CO2 Levels in the Air Hit Record High, Show No Impact From Pandemic
Seth Borenstein, Associated Press
Borenstein writes: "The annual peak of global heat-trapping carbon dioxide in the air has reached another dangerous milestone: 50% higher than when the industrial age began."

And the average rate of increase is faster than ever, scientists reported Monday.

The National Oceanic and Atmospheric Administration said the average carbon dioxide level for May was 419.13 parts per million. That’s 1.82 parts per million higher than May 2020 and 50% higher than the stable pre-industrial levels of 280 parts per million, said NOAA climate scientist Pieter Tans.

Carbon dioxide levels peak every May just before plant life in the Northern Hemisphere blossoms, sucking some of that carbon out of the atmosphere and into flowers, leaves, seeds and stems. The reprieve is temporary, though, because emissions of carbon dioxide from burning coal, oil and natural gas for transportation and electricity far exceed what plants can take in, pushing greenhouse gas levels to new records every year.

“Reaching 50% higher carbon dioxide than preindustrial is really setting a new benchmark and not in a good way,” said Cornell University climate scientist Natalie Mahowald, who wasn’t part of the research. “If we want to avoid the worst consequences of climate change, we need to work much harder to cut carbon dioxide emissions and right away.”

Climate change does more than increase temperatures. It makes extreme weather — storms, wildfires, floods and droughts — worse and more frequent and causes oceans to rise and get more acidic, studies show. There are also health effects, including heat deaths and increased pollen. In 2015, countries signed the Paris agreement to try to keep climate change to below what’s considered dangerous levels.

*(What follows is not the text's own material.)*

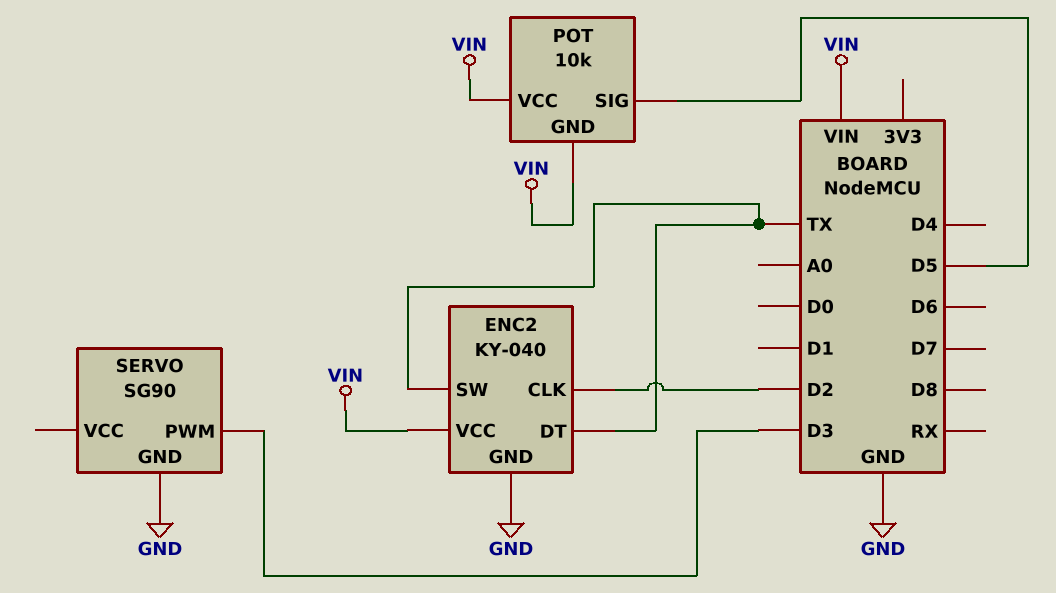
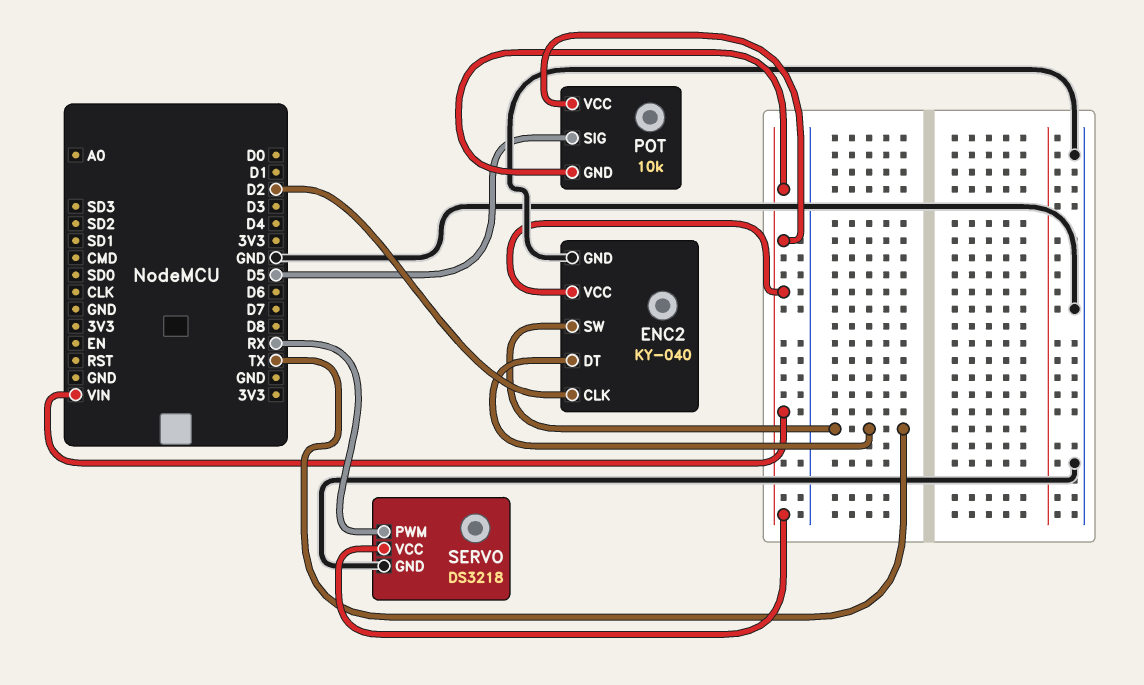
SERVO: SG90 -> DS3218
SERVO pin PWM: D3 -> RX
SERVO pin VCC: none -> VIN

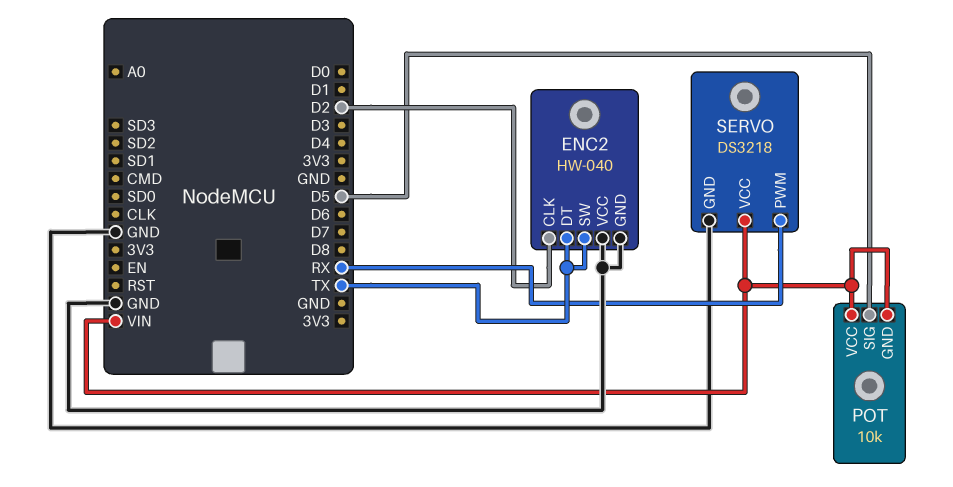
ENC2: KY-040 -> HW-040
ENC2 pin VCC: VIN -> GND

The one-year jump in carbon dioxide was not a record, mainly because of a La Nina weather pattern, when parts of the Pacific temporarily cool, said Scripps Institution of Oceanography geochemist Ralph Keeling. Keeling’s father started the monitoring of carbon dioxide on top of the Hawaiian mountain Mauna Loa in 1958, and he has continued the work of charting the now famous Keeling Curve.

Scripps, which calculates the numbers slightly differently based on time and averaging, said the peak in May was 418.9.

Also, pandemic lockdowns slowed transportation, travel and other activity by about 7%, earlier studies show. But that was too small to make a significant difference. Carbon dioxide can stay in the air for 1,000 years or more, so year-to-year changes in emissions don’t register much.

The 10-year average rate of increase also set a record, now up to 2.4 parts per million per year.

“Carbon dioxide going up in a few decades like that is extremely unusual,” Tans said. “For example, when the Earth climbed out of the last ice age, carbon dioxide increased by about 80 parts per million and it took the Earth system, the natural system, 6,000 years. We have a much larger increase in the last few decades.”

By comparison, it has taken only 42 years, from 1979 to 2021, to increase carbon dioxide by that same amount.

“The world is approaching the point where exceeding the Paris targets and entering a climate danger zone becomes almost inevitable,” said Princeton University climate scientist Michael Oppenheimer, who wasn’t part of the research.